■ STATED GOAL
Locate each line in the items below that contains the string "entities", and copy those lines.

■ PROVIDED RECORDS
-----

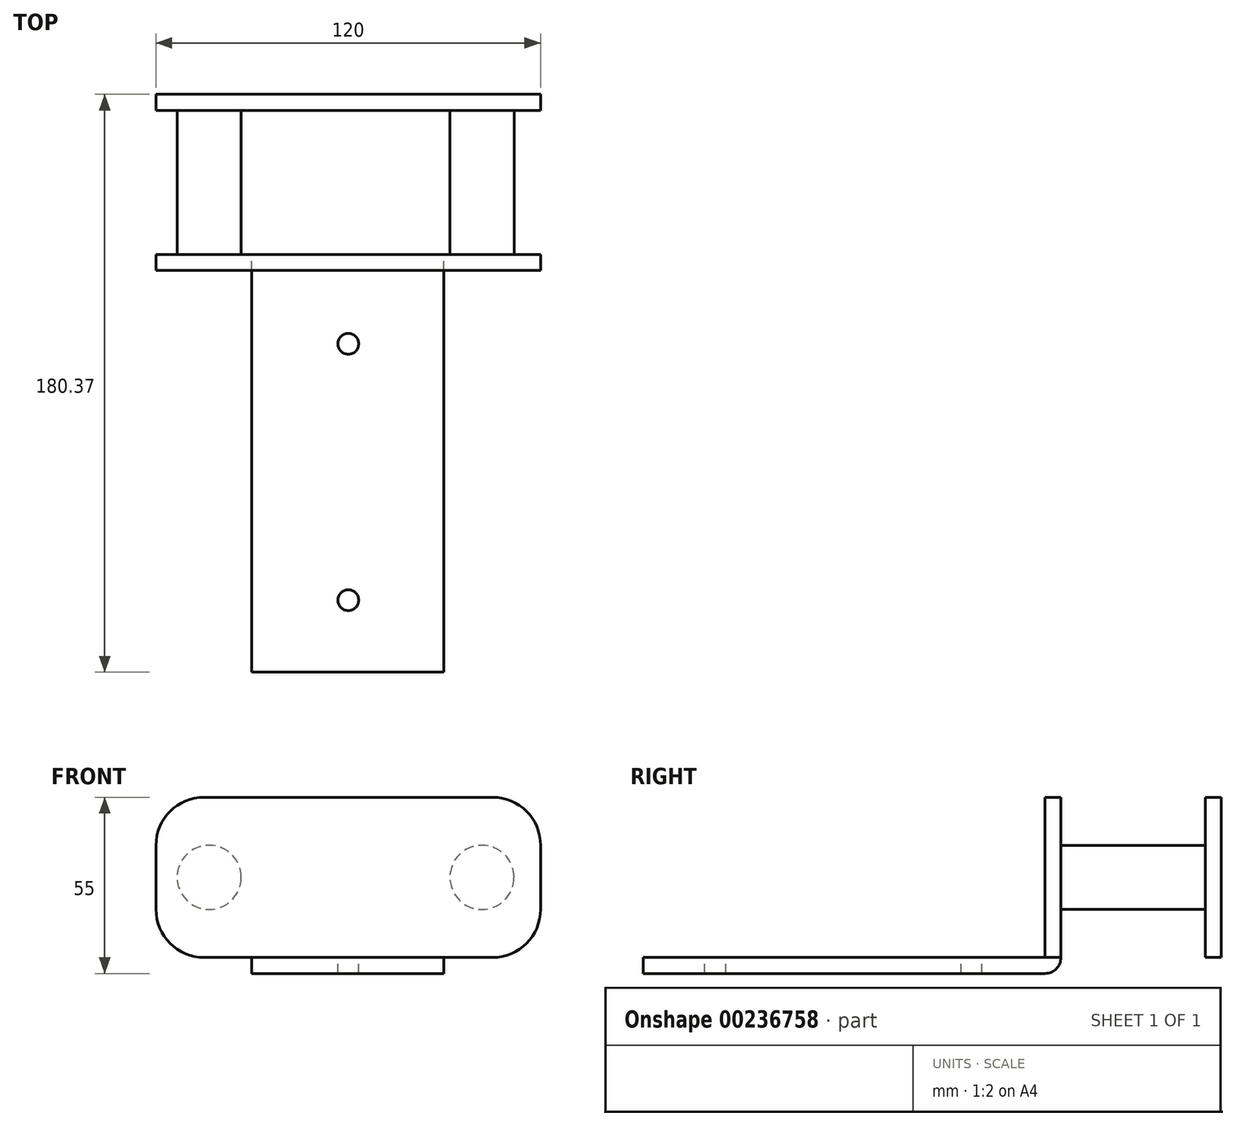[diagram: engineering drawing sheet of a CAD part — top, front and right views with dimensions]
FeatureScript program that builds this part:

-----

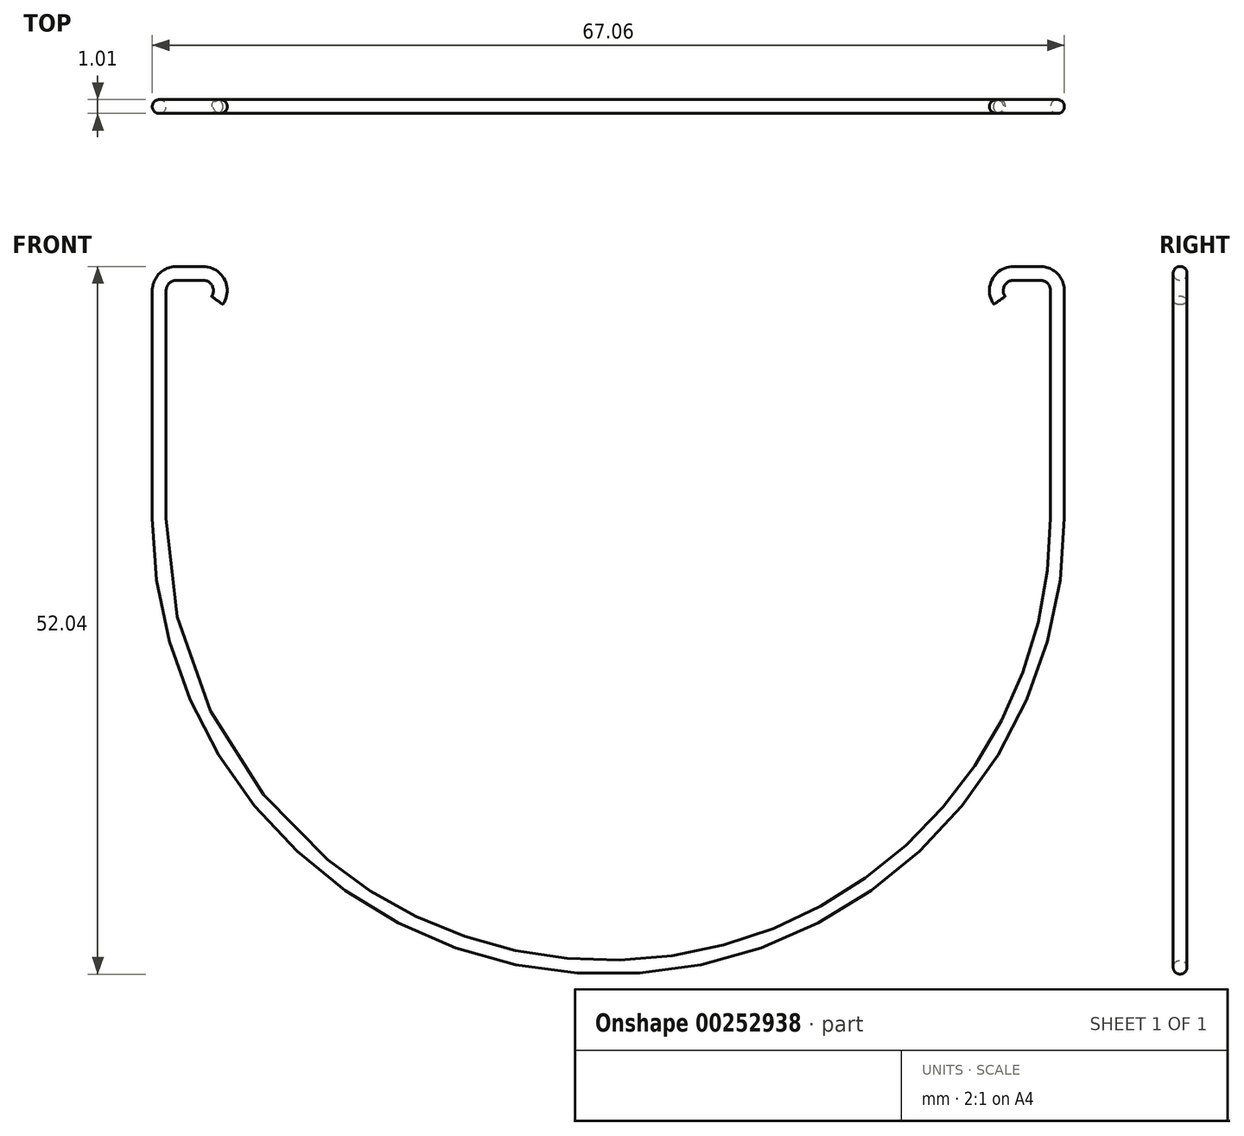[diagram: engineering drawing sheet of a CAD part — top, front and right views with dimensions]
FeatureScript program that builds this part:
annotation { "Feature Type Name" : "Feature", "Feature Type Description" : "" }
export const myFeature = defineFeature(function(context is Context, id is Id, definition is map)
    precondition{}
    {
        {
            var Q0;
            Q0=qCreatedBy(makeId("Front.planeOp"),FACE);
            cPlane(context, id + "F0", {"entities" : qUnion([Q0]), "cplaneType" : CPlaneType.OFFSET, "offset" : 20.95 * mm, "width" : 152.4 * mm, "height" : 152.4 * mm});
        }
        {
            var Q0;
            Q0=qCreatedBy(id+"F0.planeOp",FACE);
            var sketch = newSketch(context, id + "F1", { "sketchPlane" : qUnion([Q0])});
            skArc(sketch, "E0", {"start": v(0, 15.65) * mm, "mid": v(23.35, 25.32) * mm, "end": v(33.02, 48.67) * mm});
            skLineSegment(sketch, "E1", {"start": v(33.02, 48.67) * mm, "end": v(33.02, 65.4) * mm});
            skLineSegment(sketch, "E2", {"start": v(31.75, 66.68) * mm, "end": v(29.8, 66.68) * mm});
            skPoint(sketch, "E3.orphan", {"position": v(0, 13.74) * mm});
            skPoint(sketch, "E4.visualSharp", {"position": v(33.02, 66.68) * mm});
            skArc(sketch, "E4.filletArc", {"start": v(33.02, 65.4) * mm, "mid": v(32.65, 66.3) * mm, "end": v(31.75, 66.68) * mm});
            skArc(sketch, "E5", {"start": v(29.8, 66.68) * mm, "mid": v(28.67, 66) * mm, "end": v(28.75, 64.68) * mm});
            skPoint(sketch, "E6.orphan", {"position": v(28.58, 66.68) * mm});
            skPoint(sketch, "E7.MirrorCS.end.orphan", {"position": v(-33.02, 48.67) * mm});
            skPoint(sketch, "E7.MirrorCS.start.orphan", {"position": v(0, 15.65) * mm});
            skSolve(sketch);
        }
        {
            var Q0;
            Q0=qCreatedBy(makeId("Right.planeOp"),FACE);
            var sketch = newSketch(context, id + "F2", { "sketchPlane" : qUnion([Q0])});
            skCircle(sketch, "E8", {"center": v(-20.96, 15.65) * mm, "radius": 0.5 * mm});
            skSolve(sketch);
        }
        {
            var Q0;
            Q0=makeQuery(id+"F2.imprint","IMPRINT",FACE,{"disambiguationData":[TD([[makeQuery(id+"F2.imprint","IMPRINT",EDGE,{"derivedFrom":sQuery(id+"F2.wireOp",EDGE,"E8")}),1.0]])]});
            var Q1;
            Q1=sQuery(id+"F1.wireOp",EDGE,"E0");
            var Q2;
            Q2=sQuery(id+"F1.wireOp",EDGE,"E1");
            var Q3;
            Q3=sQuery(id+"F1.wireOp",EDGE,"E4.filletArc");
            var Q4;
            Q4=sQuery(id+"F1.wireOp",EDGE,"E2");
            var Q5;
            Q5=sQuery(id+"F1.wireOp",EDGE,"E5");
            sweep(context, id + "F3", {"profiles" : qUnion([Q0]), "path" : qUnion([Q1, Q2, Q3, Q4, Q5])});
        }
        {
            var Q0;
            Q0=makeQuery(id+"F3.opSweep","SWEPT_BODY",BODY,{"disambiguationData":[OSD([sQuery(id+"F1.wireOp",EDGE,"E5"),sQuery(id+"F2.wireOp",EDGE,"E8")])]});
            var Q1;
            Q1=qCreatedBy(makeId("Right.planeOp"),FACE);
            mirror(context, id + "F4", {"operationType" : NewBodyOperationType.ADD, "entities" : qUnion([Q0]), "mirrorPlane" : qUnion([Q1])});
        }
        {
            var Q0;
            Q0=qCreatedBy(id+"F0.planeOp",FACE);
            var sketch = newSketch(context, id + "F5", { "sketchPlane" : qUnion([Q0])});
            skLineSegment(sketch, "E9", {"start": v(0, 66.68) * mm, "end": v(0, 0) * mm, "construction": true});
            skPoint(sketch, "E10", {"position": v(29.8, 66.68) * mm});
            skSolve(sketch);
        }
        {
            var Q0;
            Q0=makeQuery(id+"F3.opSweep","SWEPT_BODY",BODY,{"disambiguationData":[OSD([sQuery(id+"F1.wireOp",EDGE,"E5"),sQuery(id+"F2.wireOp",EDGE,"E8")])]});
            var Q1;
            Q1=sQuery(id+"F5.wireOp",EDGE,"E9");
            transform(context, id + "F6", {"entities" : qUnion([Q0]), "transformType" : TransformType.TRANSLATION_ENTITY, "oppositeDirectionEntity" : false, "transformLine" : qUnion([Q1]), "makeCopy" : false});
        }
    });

-----

■ EXERCISE ANSWER
            cPlane(context, id + "F0", {"entities" : qUnion([Q0]), "cplaneType" : CPlaneType.OFFSET, "offset" : 20.95 * mm, "width" : 152.4 * mm, "height" : 152.4 * mm});
            mirror(context, id + "F4", {"operationType" : NewBodyOperationType.ADD, "entities" : qUnion([Q0]), "mirrorPlane" : qUnion([Q1])});
            transform(context, id + "F6", {"entities" : qUnion([Q0]), "transformType" : TransformType.TRANSLATION_ENTITY, "oppositeDirectionEntity" : false, "transformLine" : qUnion([Q1]), "makeCopy" : false});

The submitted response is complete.